Raw data:
====================

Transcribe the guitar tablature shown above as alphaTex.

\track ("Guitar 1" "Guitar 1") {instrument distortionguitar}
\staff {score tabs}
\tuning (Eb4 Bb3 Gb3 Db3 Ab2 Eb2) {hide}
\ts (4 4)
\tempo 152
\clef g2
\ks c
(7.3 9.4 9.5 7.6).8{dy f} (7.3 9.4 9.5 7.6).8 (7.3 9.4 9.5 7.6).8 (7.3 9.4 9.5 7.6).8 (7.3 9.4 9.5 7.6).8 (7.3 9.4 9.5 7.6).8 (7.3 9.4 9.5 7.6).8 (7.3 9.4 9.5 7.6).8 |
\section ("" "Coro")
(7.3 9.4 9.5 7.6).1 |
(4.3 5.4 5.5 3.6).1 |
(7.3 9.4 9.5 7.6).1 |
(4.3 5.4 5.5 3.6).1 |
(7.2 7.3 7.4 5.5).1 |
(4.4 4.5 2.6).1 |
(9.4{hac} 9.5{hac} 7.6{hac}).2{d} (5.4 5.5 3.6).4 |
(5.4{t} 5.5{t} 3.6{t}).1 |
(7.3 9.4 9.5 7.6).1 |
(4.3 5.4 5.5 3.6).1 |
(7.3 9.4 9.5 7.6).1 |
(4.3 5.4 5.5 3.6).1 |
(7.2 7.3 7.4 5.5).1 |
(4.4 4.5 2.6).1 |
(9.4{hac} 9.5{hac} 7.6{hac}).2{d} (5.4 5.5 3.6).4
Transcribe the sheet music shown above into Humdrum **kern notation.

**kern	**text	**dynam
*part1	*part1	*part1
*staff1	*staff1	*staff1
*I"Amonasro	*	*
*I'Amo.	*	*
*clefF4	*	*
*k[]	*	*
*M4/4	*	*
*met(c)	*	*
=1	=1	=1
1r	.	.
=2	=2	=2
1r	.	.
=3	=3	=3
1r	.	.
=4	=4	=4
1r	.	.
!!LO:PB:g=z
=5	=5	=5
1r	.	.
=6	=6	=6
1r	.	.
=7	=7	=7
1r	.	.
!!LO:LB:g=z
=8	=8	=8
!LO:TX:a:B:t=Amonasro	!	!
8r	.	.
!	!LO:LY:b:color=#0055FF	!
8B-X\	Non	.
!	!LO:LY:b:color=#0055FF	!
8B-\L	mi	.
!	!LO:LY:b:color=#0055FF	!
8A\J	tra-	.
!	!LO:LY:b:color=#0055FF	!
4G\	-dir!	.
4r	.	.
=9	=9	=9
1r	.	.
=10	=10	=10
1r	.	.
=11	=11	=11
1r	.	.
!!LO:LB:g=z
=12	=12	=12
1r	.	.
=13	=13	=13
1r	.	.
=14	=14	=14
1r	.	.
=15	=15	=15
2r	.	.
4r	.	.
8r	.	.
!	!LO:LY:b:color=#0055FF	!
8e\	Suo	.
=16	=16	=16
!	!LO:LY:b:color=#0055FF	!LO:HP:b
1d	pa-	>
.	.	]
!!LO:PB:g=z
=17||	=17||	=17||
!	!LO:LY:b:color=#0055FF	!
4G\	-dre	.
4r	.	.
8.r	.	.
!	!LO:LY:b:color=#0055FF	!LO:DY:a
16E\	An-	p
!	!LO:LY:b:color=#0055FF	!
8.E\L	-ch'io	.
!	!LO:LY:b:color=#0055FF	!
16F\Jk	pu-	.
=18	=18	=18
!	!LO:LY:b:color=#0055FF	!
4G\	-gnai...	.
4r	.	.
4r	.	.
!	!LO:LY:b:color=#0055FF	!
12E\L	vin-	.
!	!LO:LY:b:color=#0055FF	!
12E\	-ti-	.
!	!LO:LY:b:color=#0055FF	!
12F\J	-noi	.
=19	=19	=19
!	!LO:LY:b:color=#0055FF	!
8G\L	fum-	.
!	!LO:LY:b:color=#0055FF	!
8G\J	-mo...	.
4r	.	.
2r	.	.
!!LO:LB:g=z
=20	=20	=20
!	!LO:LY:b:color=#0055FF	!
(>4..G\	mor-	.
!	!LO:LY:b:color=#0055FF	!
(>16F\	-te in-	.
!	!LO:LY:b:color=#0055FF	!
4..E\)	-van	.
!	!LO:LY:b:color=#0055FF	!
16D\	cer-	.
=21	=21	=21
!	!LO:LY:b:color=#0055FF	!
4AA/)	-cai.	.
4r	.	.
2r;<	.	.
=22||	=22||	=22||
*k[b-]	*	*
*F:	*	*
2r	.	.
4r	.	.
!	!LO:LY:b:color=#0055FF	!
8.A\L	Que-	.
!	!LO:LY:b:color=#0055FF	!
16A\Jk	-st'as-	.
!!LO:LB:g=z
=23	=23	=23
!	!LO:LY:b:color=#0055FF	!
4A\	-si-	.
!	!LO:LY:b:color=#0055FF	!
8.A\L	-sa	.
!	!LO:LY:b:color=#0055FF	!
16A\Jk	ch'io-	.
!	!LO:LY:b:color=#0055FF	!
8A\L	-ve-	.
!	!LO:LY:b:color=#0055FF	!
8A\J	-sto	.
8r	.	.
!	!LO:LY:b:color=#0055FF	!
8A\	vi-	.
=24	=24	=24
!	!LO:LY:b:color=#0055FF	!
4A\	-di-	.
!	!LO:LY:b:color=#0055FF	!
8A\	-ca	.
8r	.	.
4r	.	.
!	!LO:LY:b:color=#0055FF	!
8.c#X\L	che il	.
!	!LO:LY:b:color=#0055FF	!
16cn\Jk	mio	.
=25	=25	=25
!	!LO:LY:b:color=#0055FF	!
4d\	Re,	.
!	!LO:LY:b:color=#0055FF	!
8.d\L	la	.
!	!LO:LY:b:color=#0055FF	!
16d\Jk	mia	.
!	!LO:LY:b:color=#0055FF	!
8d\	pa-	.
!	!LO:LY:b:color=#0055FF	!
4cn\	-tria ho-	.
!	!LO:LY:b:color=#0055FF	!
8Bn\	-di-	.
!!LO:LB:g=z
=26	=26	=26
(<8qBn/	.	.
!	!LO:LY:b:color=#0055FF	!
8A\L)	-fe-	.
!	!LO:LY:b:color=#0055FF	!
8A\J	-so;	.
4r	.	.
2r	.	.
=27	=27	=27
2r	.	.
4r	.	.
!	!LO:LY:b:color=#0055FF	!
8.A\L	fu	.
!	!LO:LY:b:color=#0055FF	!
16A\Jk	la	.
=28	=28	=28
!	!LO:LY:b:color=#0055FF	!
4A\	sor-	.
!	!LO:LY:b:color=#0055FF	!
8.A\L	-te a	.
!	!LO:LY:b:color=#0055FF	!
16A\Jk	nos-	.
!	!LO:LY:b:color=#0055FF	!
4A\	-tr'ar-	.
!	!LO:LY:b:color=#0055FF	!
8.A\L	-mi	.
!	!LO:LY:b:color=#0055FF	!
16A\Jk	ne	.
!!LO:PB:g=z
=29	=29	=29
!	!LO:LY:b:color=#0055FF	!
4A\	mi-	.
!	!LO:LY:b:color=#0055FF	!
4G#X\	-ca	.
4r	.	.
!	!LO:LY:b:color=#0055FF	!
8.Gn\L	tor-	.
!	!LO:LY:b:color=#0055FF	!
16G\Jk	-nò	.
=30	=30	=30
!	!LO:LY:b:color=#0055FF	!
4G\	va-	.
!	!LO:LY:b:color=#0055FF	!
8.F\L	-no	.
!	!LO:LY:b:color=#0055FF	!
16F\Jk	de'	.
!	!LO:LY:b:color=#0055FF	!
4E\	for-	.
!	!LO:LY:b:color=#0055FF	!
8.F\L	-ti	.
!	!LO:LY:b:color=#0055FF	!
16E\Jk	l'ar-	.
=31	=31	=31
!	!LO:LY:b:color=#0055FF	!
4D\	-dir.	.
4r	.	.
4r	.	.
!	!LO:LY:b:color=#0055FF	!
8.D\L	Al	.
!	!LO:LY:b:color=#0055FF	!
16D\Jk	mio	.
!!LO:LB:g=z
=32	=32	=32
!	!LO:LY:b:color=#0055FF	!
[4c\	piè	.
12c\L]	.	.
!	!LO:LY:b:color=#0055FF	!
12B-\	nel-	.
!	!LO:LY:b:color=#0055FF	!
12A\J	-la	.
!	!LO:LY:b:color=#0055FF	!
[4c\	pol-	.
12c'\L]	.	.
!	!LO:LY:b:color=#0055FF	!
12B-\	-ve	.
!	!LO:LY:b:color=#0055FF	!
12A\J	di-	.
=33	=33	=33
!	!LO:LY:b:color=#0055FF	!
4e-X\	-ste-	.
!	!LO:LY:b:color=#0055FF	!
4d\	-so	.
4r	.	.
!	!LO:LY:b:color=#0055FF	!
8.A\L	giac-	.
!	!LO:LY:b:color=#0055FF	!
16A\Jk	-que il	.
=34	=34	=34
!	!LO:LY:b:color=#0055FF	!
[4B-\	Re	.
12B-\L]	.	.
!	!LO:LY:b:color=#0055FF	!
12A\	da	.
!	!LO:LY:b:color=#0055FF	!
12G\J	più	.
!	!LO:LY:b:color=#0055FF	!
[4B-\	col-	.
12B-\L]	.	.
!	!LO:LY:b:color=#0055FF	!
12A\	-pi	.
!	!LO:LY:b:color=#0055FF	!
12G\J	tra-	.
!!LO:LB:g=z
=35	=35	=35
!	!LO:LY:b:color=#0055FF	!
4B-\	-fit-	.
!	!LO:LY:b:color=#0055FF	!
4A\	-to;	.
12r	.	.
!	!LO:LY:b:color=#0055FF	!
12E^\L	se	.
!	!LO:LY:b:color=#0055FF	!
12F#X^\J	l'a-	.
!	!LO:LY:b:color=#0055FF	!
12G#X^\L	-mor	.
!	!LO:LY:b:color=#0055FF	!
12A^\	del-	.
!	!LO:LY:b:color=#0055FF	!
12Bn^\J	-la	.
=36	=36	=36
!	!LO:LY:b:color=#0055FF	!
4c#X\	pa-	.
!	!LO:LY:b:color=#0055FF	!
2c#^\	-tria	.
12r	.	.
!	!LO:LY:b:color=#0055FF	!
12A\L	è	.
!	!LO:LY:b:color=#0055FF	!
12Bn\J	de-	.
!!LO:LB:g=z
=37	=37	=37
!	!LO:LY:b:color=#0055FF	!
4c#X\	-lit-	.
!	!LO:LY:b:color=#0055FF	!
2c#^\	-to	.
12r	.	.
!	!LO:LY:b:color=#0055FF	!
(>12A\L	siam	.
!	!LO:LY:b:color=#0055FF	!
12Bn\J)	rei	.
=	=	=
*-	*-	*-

====================

Task brief: Please locate every line in the entries above that contains the string "shown", with case counting, and copy each of those lines.

Task response:
Transcribe the guitar tablature shown above as alphaTex.
Transcribe the sheet music shown above into Humdrum **kern notation.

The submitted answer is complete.